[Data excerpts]
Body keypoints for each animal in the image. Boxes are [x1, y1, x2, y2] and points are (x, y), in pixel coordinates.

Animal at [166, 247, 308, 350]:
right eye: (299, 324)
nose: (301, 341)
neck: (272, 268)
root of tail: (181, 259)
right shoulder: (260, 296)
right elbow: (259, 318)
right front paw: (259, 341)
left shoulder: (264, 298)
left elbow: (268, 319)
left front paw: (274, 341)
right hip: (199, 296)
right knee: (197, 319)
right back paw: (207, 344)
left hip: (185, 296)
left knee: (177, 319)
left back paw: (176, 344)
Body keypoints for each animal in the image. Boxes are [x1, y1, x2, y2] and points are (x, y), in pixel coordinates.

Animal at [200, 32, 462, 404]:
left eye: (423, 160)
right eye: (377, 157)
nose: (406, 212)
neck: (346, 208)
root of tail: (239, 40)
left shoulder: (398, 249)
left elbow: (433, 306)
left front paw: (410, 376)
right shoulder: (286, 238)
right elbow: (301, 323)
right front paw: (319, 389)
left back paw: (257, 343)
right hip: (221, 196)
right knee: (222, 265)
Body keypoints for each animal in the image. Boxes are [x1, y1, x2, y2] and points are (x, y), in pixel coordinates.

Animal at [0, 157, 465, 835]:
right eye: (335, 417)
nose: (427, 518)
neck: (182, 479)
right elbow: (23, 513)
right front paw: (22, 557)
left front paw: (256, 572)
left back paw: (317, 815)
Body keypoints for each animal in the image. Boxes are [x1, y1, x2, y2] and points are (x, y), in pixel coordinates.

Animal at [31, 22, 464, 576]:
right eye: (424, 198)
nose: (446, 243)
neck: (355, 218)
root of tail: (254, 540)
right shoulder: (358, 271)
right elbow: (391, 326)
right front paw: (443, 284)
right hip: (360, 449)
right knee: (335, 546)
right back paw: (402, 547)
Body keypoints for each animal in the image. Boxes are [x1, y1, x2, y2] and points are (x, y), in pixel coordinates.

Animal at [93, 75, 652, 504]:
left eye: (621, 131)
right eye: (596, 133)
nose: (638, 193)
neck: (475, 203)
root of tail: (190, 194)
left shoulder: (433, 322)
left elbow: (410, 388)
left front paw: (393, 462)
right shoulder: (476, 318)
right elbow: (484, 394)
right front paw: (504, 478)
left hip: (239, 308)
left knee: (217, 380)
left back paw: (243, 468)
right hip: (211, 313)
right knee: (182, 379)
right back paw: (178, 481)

* _What you have to do_
For each line in the entries that contains the string "root", make a copy.

* _Exercise result_
root of tail: (181, 259)
root of tail: (239, 40)
root of tail: (254, 540)
root of tail: (190, 194)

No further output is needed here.